ARLINGTON, Va., (Army News Service, Aug. 27, 2009) -- Walking with my surgeon from the exam room to his office to schedule my impending surgery, I told him it was my wife's concern about an unsightly mole on my back that sent me to a dermatologist.

The surgeon, Dr. Robert Stone Baxt, wheeled around and impassionedly stated, "Your wife saved your life."

Here's the skinny on skin - function, form, beauty, it does it all. Skin is the body's largest organ. This waterproof barrier breathes, sweats, cools, provides sensation, absorbs vitamins, and is a thing of beauty even though it is often vilified for not being deeper. But, I never knew that.

As children, my brother and I lived the lives of modern-day Tom Sawyers in the Missouri Ozarks. Typically, we wore a pair of jeans every day - no shoes, no shirt. Little did we know that our skin's number one enemy - that jolly old sun -- was planting the seeds of destruction that would erupt under my skin with deadly promise.

I had visited a dermatologist for an annual exam every year. After he retired, I was examined by the doctor who took over his practice, and he did not share the concern that my wife continued to voice.

Finally, I got a referral from my internist for his dermatologist and made an unscheduled visit the next morning. I ambushed Dr. Charles Samorodin outside of his locked office.

Immediately, he said he did not like the looks of my odious mole, and he was going to take a biopsy.

"You should thank your wife," he said as he excised a piece of my back, "for getting you here when she did."

Subsequently, Samorodin got the dermatopathologist's report and asked me to come and see him. He said I had advanced dysplasia, a pre-cancerous condition, and I would have to have surgery to ensure removal of all the tissue that could turn malignant.
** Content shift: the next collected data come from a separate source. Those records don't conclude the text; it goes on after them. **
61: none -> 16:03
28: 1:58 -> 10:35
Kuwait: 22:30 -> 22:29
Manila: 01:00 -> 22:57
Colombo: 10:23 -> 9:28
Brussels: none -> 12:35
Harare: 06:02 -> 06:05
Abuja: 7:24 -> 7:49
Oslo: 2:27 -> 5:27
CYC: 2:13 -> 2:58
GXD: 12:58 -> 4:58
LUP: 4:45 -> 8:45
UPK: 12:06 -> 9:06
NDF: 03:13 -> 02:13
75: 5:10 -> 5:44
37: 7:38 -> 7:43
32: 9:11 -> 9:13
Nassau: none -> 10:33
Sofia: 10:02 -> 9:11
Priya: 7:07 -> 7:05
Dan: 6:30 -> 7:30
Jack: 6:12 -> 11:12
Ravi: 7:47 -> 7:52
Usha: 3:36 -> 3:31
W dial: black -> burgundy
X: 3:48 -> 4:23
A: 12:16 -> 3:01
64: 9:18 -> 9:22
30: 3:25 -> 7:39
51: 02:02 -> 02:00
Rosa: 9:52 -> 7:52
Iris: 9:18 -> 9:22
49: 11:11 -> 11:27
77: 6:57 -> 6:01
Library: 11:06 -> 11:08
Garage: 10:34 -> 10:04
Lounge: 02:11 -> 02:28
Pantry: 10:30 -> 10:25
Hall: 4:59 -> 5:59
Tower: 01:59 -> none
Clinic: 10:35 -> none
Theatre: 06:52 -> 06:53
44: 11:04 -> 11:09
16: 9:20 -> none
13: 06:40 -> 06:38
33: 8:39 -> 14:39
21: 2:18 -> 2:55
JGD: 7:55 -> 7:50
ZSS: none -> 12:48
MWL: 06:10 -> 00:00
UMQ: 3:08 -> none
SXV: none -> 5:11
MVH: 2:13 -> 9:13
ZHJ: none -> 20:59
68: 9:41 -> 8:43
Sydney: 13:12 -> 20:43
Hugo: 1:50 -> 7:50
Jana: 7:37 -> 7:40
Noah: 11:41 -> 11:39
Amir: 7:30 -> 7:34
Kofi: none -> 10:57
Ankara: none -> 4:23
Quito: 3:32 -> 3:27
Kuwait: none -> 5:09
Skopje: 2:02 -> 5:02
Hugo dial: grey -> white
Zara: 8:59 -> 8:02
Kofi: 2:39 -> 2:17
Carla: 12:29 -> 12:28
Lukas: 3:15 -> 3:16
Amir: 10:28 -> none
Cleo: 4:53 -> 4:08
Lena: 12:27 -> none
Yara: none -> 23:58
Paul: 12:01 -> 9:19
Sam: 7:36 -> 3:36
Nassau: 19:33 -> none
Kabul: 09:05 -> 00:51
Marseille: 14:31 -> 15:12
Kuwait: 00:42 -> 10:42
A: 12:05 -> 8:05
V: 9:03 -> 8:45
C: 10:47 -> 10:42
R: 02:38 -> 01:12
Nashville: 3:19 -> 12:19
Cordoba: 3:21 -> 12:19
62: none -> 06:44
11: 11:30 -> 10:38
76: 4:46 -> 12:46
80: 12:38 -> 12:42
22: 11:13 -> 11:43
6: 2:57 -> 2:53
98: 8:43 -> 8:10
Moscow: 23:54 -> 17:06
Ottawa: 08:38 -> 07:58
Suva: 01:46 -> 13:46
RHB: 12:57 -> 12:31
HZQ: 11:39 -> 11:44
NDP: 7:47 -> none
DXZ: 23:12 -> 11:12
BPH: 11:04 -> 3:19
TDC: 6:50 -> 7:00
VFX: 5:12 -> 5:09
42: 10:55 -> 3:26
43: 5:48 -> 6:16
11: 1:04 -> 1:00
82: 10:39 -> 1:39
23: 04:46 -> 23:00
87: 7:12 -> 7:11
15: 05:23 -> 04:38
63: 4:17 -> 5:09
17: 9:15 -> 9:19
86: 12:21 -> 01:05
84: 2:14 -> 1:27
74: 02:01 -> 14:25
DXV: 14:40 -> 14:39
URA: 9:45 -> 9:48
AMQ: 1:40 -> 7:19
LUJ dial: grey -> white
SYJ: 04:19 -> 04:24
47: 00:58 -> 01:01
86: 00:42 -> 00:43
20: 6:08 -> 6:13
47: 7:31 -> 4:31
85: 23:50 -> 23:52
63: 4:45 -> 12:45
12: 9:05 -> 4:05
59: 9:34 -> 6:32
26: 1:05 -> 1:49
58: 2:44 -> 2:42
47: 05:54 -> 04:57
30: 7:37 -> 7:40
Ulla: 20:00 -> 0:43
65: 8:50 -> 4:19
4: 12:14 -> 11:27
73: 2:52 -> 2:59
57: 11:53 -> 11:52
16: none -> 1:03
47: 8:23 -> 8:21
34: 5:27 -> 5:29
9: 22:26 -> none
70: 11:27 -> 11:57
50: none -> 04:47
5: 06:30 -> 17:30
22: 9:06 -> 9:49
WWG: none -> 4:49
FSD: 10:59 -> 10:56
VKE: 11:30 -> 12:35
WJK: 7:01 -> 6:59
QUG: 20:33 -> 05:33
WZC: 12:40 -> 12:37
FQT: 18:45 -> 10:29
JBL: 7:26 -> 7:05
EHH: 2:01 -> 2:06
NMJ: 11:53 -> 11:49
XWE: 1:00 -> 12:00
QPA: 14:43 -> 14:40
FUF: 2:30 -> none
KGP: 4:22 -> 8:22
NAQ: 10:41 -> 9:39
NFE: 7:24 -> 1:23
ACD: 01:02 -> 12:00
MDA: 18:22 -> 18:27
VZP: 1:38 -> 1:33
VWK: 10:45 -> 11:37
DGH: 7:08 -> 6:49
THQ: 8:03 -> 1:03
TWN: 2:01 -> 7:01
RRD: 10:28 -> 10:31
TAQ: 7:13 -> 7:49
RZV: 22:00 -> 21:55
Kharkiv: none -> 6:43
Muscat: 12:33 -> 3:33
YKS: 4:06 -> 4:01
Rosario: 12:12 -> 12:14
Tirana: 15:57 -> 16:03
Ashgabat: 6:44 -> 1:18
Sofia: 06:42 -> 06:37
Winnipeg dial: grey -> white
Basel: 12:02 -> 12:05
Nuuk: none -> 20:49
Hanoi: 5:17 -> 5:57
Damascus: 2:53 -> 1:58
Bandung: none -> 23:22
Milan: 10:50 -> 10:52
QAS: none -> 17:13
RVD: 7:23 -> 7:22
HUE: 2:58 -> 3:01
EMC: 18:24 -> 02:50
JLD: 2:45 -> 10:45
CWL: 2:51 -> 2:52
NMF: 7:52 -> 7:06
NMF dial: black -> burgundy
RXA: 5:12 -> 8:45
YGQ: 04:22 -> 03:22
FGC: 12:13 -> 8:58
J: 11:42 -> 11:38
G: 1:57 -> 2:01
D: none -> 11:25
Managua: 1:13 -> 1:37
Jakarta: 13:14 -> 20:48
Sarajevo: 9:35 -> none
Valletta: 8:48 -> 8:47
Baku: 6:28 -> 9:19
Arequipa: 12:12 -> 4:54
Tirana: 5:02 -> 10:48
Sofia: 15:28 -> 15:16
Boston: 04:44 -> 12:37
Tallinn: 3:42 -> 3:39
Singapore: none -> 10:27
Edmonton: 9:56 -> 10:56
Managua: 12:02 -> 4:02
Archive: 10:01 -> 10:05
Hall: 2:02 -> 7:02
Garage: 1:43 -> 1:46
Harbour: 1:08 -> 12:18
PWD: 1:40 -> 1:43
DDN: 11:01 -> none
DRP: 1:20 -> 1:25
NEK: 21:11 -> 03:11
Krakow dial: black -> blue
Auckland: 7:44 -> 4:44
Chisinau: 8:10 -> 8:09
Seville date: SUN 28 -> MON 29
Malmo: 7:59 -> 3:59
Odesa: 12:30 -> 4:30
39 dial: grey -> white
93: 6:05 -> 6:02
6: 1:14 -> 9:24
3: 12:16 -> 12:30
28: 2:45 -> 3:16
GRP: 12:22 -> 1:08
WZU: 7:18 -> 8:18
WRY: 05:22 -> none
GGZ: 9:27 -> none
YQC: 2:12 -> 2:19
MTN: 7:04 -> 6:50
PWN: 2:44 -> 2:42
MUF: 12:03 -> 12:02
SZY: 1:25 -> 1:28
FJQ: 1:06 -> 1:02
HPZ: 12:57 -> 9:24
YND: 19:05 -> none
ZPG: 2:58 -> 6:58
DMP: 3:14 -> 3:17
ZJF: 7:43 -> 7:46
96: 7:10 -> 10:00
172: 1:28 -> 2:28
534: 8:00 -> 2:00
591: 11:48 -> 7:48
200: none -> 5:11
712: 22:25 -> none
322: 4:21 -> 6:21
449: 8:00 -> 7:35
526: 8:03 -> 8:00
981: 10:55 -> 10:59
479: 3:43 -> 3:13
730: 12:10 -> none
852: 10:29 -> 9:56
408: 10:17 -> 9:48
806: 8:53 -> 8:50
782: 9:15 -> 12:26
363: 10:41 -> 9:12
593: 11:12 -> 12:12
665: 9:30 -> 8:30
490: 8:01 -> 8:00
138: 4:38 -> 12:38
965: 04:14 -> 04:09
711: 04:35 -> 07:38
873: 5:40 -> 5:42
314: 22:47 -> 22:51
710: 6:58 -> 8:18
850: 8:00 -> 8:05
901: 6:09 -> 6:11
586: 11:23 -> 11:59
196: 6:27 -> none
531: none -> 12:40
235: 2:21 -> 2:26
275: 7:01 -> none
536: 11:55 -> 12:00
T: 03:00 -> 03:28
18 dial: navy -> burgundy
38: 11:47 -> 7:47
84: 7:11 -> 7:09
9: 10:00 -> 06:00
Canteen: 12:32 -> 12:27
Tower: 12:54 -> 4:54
He recommended a surgeon and I agreed.

Samorodin is a true patriot. Following medical school, he volunteered for the Army and Vietnam. He served a tour in South Vietnam during 70-71 with the 199th Light Infantry Brigade, and later, in Long Binh. He was awarded the Bronze Star for a medical program he initiated that impressed the brass in Saigon.

After leaving active service, he stayed in the Army Reserve providing much-needed medical services to our Soldiers for a total of 20 years.

My surgeon also turned out to be a Vietnam veteran. He served as a U.S. Navy flight surgeon working helicopter medical evacuations.

I honor these two patriots for their military service and for the skills of diagnosis and surgery that will truly save my life, but also and especially a wife who looked at my beautiful skin and saw something ugly.

----

(Mark Allen is a retired U.S. Air Force colonel and a U.S. Army civilian working at the National Guard Bureau.)